┌─ Selected passage

It’s been pointed out in comments to Econlog before that simple back-of-the-envelope calculations show that even if you redistributed all the wealth in America to poor people around the world, you would hardly move the needle on world poverty. Worse, “sharing out” America’s wealth would ensure that Americans, reduced to the status of, say, Nigerians, would no longer generate the technical advances which are the only way to produce large quantities of new wealth for everyone, not just Americans.
(Where do you think advances in, e.g., African agricultural or industrial productivity come from? In fact they come from technical advances made in wealthy, high-IQ countries. If you swamp those countries under low-IQ immigrants the technical advances will stop flowing and poor countries will cease to get richer even in absolute terms, not just relative ones.)
Americans have no moral duty to impoverish themselves by admitting a flood of poor immigrants and such a policy would not even produce lasting gains for the world’s population. Americans should instead continue to exploit their own wealth and the freedom it gives them to experiment to generate technical advances which the rest of the world’s people can adopt at their own pace.
Kevin Driscoll
Oct 9 2012 at 8:57pm
Bryan’s arguments aren’t straw men at all. They go to the heart of the principle. His point is that there is really some other principle guiding their actions and endorsement and they should discuss that, rather than this merely intermediary principle. He uses very far-fetched examples to show the disconnect between this principle and our intuitions. There are any number of more realistic scenarios that make up the grey area where we would have to argue about whether the principle should apply. The point is that there are not just 2 regimes; 1 in which the principle automatically applies because it is a ‘normal circumstance,’ and 1 in which the principle doesn’t because its application would obviously be absurd. Things are much murkier than that.
I have come to believe that there are 2 kinds of people in everyday society, pragmatists and analyticists (terrible term but I had nothing better). Analyticists worry about the far-fetched scenarios because we want to find the guiding principles that work in all situations. If a principle doesn’t work in an outlandish situation, then we don’t see why we should follow it in a more usual situation. Pragmatists, on the other hand, understand that for a large number of everyday cases a certain principle works, so they use it. They only worry about the strange cases when they come to it. The fact that the principle usually works is seen as evidence for its truth/goodness by the pragmatist but not by the analyticist. My view is that society is largely pragmatic today and this causes a lot of angst among analyticists.
Ghost of Christmas Past
Oct 9 2012 at 9:03pm
“3. If we could costlessly exterminate all Americans who produce a below-average quantity of GDP, should we exterminate them?”
Wouldn’t killing some Americans reduce the victims’ share of GDP to zero, violating the constraint of maximizing “existing” Americans’ per-capita GDP?
Plus the problem that it might take a lot of killing to get rid of everyone producing a “below average” portion of GDP. Or do you plan some kind of one-time ranking and slaughter, since an iterative process might not end until the population is reduced to 1?

└─

Request 1: In the comments on immigration and world poverty, which two kinds of people does one commenter say exist in everyday society?

┌─ Dataset excerpts

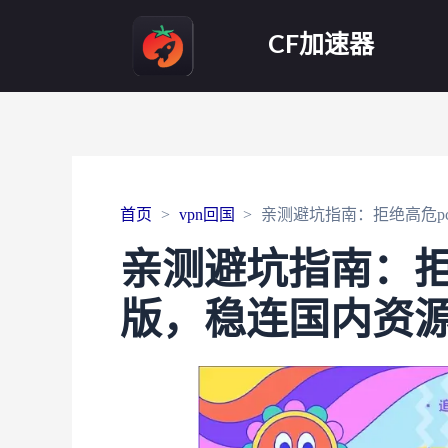
CF加速器
首页
vpn回国
亲测避坑指南：拒绝高危pc
亲测避坑指南：拒绝
版，稳连国内资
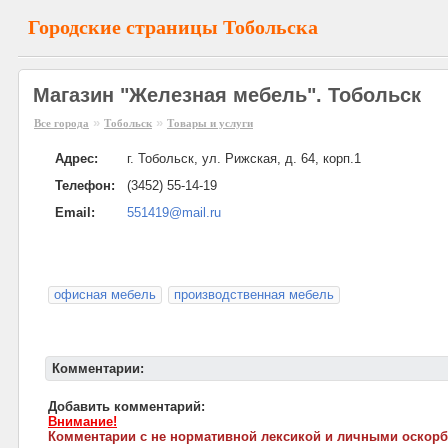
Городские страницы Тобольска
Магазин "Железная мебель". Тобольск
»
»
Все города
Тобольск
Товары и услуги
Адрес:
г. Тобольск, ул. Рижская, д. 64, корп.1
Телефон:
(3452) 55-14-19
Email:
551419@mail.ru
офисная мебель
производственная мебель
Комментарии:
Добавить комментарий:
Внимание!
Комментарии с не нормативной лексикой и личными оскорб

└─

Request 2: Please collect every line of the records that contains the word "мебель".

Response area 1: Pragmatists and analyticists.

Response area 2:
Магазин "Железная мебель". Тобольск
офисная мебель
производственная мебель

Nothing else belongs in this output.